If you die without a Will or Revocable Trust, that’s called dying intestate. It’s so common that states have created statutes to address the issue of intestacy. Wills and Revocable Trusts address numerous issues such as who will care for minor children or pets, how and when assets will be distributed, who will oversee distribution of those assets, and how taxes will be paid. If you die without any Estate Planning documents in place, state statutes will determine how and to whom your assets will be distributed without any input from you or the loved ones you leave behind. Many states’ intestacy laws give only a portion of assets to the surviving spouse, making no provisions for anyone to whom you were not legally bound. Those same statutes give the remainder to descendants, without regard for the needs of individual recipients. This includes those who may have special circumstances, such as receiving governmental benefits, often leaving these individuals in the lurch.

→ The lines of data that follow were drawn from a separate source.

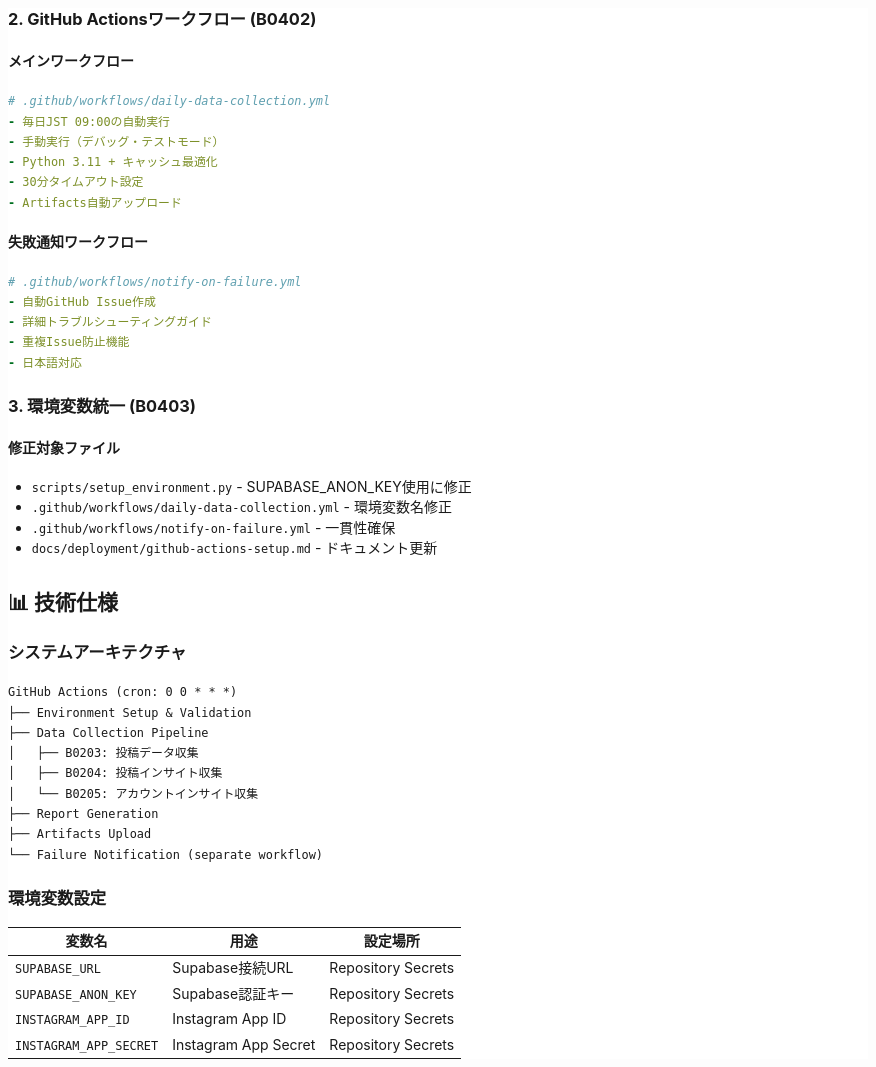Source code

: ### 2. GitHub Actionsワークフロー (B0402)

#### メインワークフロー
```yaml
# .github/workflows/daily-data-collection.yml
- 毎日JST 09:00の自動実行
- 手動実行（デバッグ・テストモード）
- Python 3.11 + キャッシュ最適化
- 30分タイムアウト設定
- Artifacts自動アップロード
```

#### 失敗通知ワークフロー
```yaml
# .github/workflows/notify-on-failure.yml  
- 自動GitHub Issue作成
- 詳細トラブルシューティングガイド
- 重複Issue防止機能
- 日本語対応
```

### 3. 環境変数統一 (B0403)

#### 修正対象ファイル
- `scripts/setup_environment.py` - SUPABASE_ANON_KEY使用に修正
- `.github/workflows/daily-data-collection.yml` - 環境変数名修正  
- `.github/workflows/notify-on-failure.yml` - 一貫性確保
- `docs/deployment/github-actions-setup.md` - ドキュメント更新

## 📊 技術仕様

### システムアーキテクチャ
```
GitHub Actions (cron: 0 0 * * *)
├── Environment Setup & Validation
├── Data Collection Pipeline
│   ├── B0203: 投稿データ収集
│   ├── B0204: 投稿インサイト収集  
│   └── B0205: アカウントインサイト収集
├── Report Generation
├── Artifacts Upload
└── Failure Notification (separate workflow)
```

### 環境変数設定
| 変数名 | 用途 | 設定場所 |
|--------|------|----------|
| `SUPABASE_URL` | Supabase接続URL | Repository Secrets |
| `SUPABASE_ANON_KEY` | Supabase認証キー | Repository Secrets |
| `INSTAGRAM_APP_ID` | Instagram App ID | Repository Secrets |
| `INSTAGRAM_APP_SECRET` | Instagram App Secret | Repository Secrets |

If you die intestate, then your estate would need to go through probate. An individual would petition a court for appointment as executor, personal representative, or administrator, which would give that individual legal authority to collect and distribute your assets. That individual likely would need to retain an attorney to understand and navigate the complex court system. A judge oversees the many steps involved in this public probate process. The judge would issue Letters of Administration or similar documents that give the executor power to marshal the assets of your estate. If your family disagrees about who should serve in that capacity, then the court would make that decision and could appoint a total stranger. Usually, statutes entitle the executor to take a commission or fee as compensation for their services. Imagine, a stranger and the public knowing your personal business and then that stranger being paid out of your money to give your assets to the people whom you didn’t even select. There’s something incredibly unsettling about that.

The treat in this tale of woe is that you control your destiny, at least with respect to your Estate Plan. By contacting an attorney, you can accomplish your goals, keep your estate out of probate with an Estate Plan that includes a Revocable Trust and a Will, and preserve your legacy. As part of the estate planning process, your attorney will guide you through the perils of failure to plan and make suggestions and recommendations about the legal documents necessary to accomplish your goals. Most people feel relief and well-being upon executing their Estate Planning documents. Creating an estate plan allows you to determine who will care for your minor children, how your assets will be distributed to those children, who will control those distributions, when those distributions should be made, and whether distributions should be made to individuals, charities, schools, or museums. A comprehensive Estate Plan prevents disputes among beneficiaries and provides for tax planning, if appropriate. With a properly created and funded estate plan, you (not a Court) controls what happens to your children, your pets, and your property after your death.

Dying without a Will can haunt your family years after your demise. Even if this ghoulish endeavor gives you the chills, it’s important to undertake this task before it’s too late. Financial trouble, delayed distribution of assets, and stress are just a few of the frightening things in store for your loved ones if you die intestate. Most individuals find the probate process as torturous as touring a sanitorium; however, you can circumvent it. Avoid the tragedy of intestacy by creating a set of instructions regarding what you want to happen when you die, otherwise known as an Estate Plan.